Text for analysis =
Opening Cross: Things That Go Bump in the Night

As our deadline for this week’s issue falls on Halloween, it should be no surprise that there are some downright spooky things sending shivers up the spines of market data professionals.
First, Thomson Reuters is retiring its once-flagship-now-legacy 3000 Xtra display, to complete the move to its Eikon next-generation terminal. The vendor also recently killed off Bridge Data Network—the Freddy Krueger of data (aka the feed that wouldn’t die)—to cut the cost of supporting legacy data infrastructures. And with those legacy retirements, the vendor is also eliminating several thousand jobs in a move that will doubtless leave other staff checking under their beds for the boogeyman from the HR department.
Meanwhile, Mercury being in retrograde may have contributed to more technical glitches for exchanges last week, with Nasdaq halting some options trading after problems with dissemination of its index data feed, and the International Securities Exchange’s prices being excluded from the Options Price Reporting Authority’s national best bid and offer feed.
Exchange officials are always quick to point out that the amount of downtime from events like these each year is tiny compared to the vast majority of time when exchange systems purr smoothly along, and that few other industries can claim the same level of success.

Data extracts =

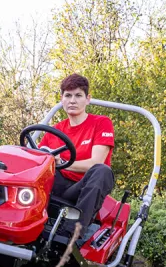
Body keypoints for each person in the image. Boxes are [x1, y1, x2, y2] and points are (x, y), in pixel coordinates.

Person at [38, 73, 115, 240]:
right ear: (62, 99)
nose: (72, 100)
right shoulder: (54, 131)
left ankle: (71, 233)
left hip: (81, 187)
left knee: (102, 171)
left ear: (87, 99)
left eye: (78, 95)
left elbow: (96, 162)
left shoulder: (101, 123)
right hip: (56, 184)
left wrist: (61, 162)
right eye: (68, 95)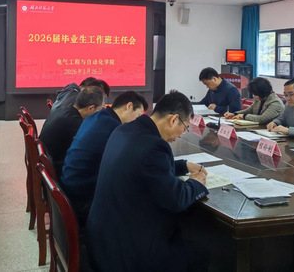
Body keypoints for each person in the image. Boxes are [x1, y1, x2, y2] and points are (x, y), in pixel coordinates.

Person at [87, 90, 209, 272]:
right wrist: (196, 183)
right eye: (184, 127)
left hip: (104, 238)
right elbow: (176, 199)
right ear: (173, 119)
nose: (182, 135)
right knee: (202, 254)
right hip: (128, 252)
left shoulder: (124, 129)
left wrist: (183, 165)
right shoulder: (154, 146)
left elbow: (140, 166)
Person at [61, 91, 148, 226]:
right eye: (137, 116)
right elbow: (134, 165)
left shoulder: (97, 117)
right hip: (84, 200)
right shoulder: (115, 128)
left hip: (70, 188)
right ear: (129, 106)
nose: (137, 122)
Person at [40, 86, 106, 177]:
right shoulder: (75, 123)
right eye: (100, 110)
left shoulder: (64, 110)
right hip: (56, 169)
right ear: (91, 108)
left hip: (48, 160)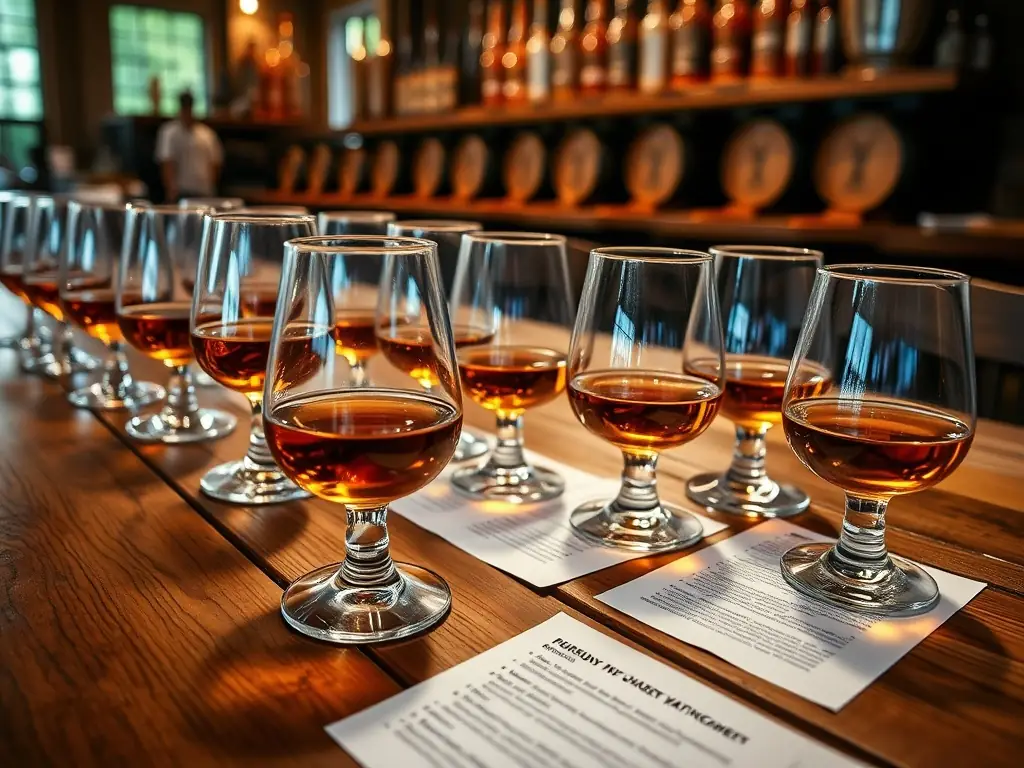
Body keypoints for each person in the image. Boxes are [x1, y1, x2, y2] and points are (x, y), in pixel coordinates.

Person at [155, 91, 223, 201]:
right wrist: (171, 189)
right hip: (180, 192)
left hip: (204, 192)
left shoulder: (207, 134)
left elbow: (215, 163)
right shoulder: (169, 132)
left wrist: (210, 188)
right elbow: (166, 162)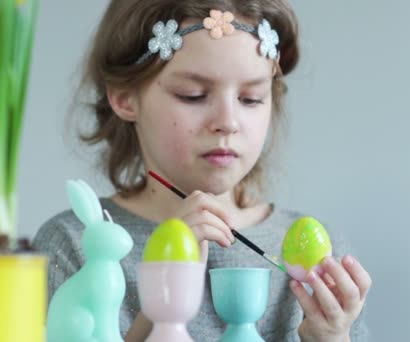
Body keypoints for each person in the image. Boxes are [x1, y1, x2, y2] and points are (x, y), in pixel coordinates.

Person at [33, 0, 372, 341]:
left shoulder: (320, 256)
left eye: (251, 98)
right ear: (124, 97)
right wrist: (163, 286)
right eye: (193, 95)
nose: (227, 122)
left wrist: (331, 336)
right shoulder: (79, 244)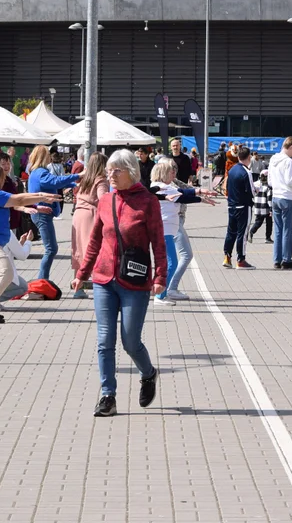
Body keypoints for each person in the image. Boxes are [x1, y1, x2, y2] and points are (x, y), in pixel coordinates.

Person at [71, 149, 166, 417]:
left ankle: (148, 373)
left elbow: (158, 243)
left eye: (116, 171)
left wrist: (160, 277)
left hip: (134, 281)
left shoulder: (148, 202)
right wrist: (82, 273)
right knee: (104, 341)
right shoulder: (105, 201)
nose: (110, 175)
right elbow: (95, 241)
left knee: (130, 341)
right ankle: (107, 395)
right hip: (103, 279)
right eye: (109, 170)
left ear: (131, 172)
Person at [0, 163, 59, 323]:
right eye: (2, 177)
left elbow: (17, 203)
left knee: (2, 274)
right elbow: (18, 198)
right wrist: (41, 196)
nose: (4, 179)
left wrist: (37, 200)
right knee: (4, 272)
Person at [151, 157, 215, 305]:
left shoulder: (164, 186)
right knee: (172, 262)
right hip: (165, 230)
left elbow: (181, 191)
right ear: (163, 174)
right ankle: (160, 295)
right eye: (170, 172)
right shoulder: (162, 187)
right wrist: (200, 195)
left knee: (170, 262)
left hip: (167, 229)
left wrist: (199, 193)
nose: (173, 174)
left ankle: (163, 293)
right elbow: (183, 197)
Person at [26, 145, 80, 281]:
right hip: (42, 213)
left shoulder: (36, 172)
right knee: (51, 249)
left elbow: (53, 183)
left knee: (51, 248)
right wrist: (76, 177)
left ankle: (43, 279)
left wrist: (73, 184)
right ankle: (42, 280)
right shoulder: (40, 172)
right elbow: (54, 181)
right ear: (44, 157)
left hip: (42, 213)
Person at [71, 152, 109, 299]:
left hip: (78, 214)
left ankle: (78, 286)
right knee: (92, 249)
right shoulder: (101, 180)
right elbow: (103, 198)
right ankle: (99, 286)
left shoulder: (84, 178)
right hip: (91, 215)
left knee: (78, 249)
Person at [268, 137, 292, 270]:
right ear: (290, 147)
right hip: (287, 197)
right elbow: (290, 181)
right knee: (288, 230)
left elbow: (270, 181)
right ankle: (286, 259)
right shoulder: (288, 161)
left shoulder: (273, 159)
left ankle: (276, 259)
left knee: (278, 230)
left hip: (275, 196)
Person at [222, 146, 255, 269]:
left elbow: (228, 188)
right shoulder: (246, 172)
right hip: (243, 206)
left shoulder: (232, 170)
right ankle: (241, 259)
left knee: (231, 232)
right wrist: (256, 190)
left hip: (231, 205)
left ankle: (227, 256)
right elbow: (252, 191)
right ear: (249, 157)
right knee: (243, 233)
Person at [249, 170, 273, 244]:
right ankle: (267, 237)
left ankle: (251, 232)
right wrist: (271, 209)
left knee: (258, 222)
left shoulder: (255, 184)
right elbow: (269, 199)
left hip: (257, 207)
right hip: (266, 208)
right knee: (269, 223)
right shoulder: (268, 187)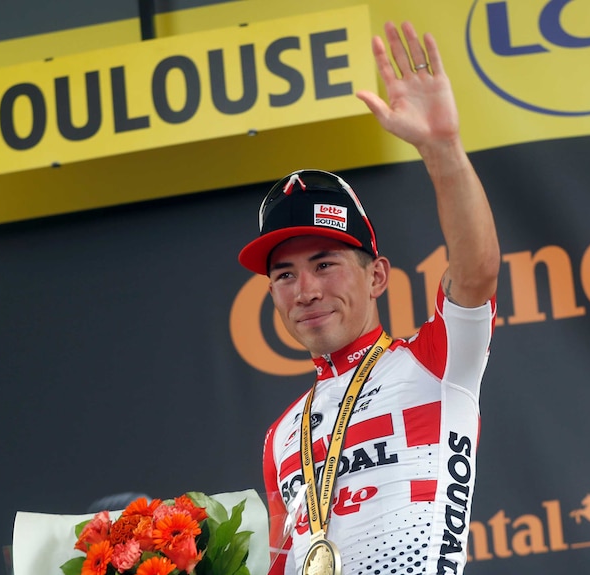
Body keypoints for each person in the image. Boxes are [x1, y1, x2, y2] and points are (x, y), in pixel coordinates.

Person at [237, 21, 500, 575]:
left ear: (377, 276)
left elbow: (475, 272)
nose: (305, 291)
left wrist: (442, 148)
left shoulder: (434, 364)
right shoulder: (283, 435)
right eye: (284, 276)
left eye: (325, 265)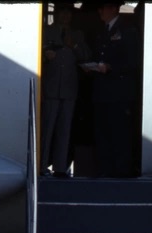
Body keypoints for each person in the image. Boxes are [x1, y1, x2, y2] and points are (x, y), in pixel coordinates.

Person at [88, 2, 140, 178]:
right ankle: (105, 171)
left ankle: (121, 173)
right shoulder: (103, 30)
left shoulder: (127, 30)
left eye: (103, 7)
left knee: (119, 134)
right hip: (102, 93)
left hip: (119, 93)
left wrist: (110, 68)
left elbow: (133, 61)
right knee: (103, 134)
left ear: (113, 8)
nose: (100, 10)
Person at [41, 2, 90, 178]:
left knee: (65, 129)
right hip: (50, 88)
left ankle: (60, 167)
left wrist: (74, 45)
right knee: (47, 129)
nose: (66, 16)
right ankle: (42, 165)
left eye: (69, 13)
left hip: (69, 90)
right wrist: (45, 55)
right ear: (58, 13)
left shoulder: (77, 34)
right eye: (63, 12)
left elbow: (86, 57)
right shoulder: (46, 31)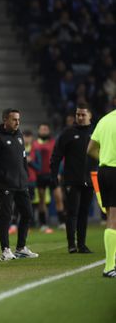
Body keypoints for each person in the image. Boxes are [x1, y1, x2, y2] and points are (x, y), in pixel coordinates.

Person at [0, 109, 38, 261]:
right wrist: (4, 176)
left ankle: (21, 248)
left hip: (21, 183)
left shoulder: (19, 135)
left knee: (28, 214)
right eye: (14, 119)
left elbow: (23, 158)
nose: (17, 122)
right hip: (5, 185)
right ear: (5, 120)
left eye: (18, 119)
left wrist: (25, 175)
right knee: (6, 216)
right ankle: (5, 250)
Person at [51, 103, 96, 254]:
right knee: (72, 212)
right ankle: (71, 244)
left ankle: (82, 244)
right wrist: (54, 174)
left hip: (90, 179)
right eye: (78, 114)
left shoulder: (96, 132)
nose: (80, 117)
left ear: (90, 116)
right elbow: (57, 155)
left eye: (83, 114)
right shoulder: (68, 133)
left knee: (84, 213)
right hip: (71, 179)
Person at [87, 108, 116, 278]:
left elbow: (90, 149)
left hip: (104, 171)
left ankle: (112, 261)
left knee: (111, 218)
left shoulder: (104, 120)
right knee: (113, 219)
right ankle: (109, 267)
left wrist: (105, 157)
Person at [30, 123, 57, 233]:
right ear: (39, 131)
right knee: (41, 200)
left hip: (53, 174)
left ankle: (62, 222)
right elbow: (32, 159)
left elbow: (59, 157)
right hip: (41, 175)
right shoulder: (35, 144)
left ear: (49, 131)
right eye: (42, 129)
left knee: (59, 197)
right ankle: (43, 224)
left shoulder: (53, 143)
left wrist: (58, 172)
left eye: (46, 129)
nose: (44, 131)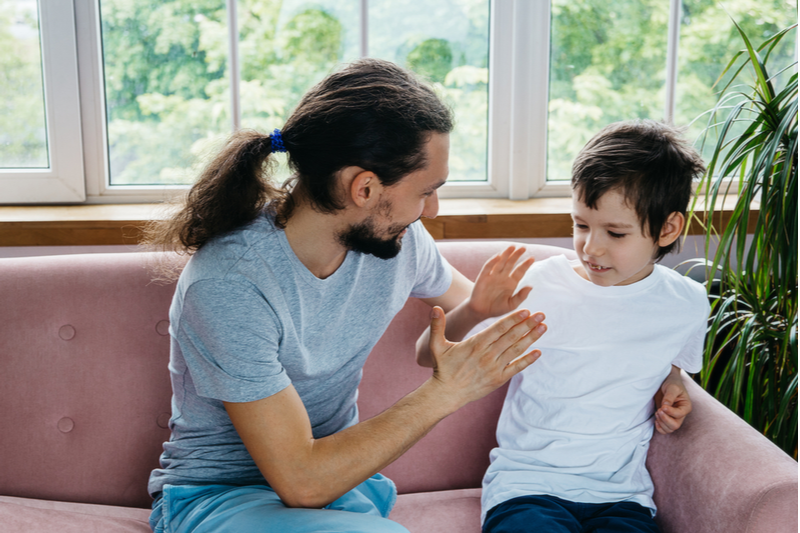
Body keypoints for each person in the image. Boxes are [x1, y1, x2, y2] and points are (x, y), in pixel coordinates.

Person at [144, 58, 550, 533]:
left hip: (343, 489)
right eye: (427, 191)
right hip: (222, 498)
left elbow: (493, 315)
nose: (433, 211)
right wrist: (448, 391)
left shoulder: (400, 241)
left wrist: (661, 371)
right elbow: (301, 481)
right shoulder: (230, 284)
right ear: (364, 187)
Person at [416, 120, 709, 533]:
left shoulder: (687, 304)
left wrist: (674, 384)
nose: (592, 248)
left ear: (668, 228)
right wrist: (476, 309)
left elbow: (670, 364)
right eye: (581, 225)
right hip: (527, 487)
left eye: (615, 232)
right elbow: (430, 356)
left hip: (622, 496)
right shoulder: (539, 285)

Required tasks =
a) Write out the passage of the market data article word for word, starting with "First, Thomson Reuters" and going on through "and offer feed.".
b) Which organizations does the market data article name?
c) Can you turn the paragraph of the market data article that begins "First, Thomson Reuters is retiring" into a shorter bulleted list that keeps its main facts?
The records have no connection to the market data article.

Your written answers =
a)
First, Thomson Reuters is retiring its once-flagship-now-legacy 3000 Xtra display, to complete the move to its Eikon next-generation terminal. The vendor also recently killed off Bridge Data Network—the Freddy Krueger of data (aka the feed that wouldn’t die)—to cut the cost of supporting legacy data infrastructures. And with those legacy retirements, the vendor is also eliminating several thousand jobs in a move that will doubtless leave other staff checking under their beds for the boogeyman from the HR department.
Meanwhile, Mercury being in retrograde may have contributed to more technical glitches for exchanges last week, with Nasdaq halting some options trading after problems with dissemination of its index data feed, and the International Securities Exchange’s prices being excluded from the Options Price Reporting Authority’s national best bid and offer feed.

b)
- Thomson Reuters
- Nasdaq
- International Securities Exchange
- Options Price Reporting Authority

c)
- Thomson Reuters is retiring its legacy 3000 Xtra display to complete the move to its Eikon terminal.
- It recently shut down Bridge Data Network to cut the cost of supporting legacy data infrastructure.
- Along with these retirements, it is eliminating several thousand jobs.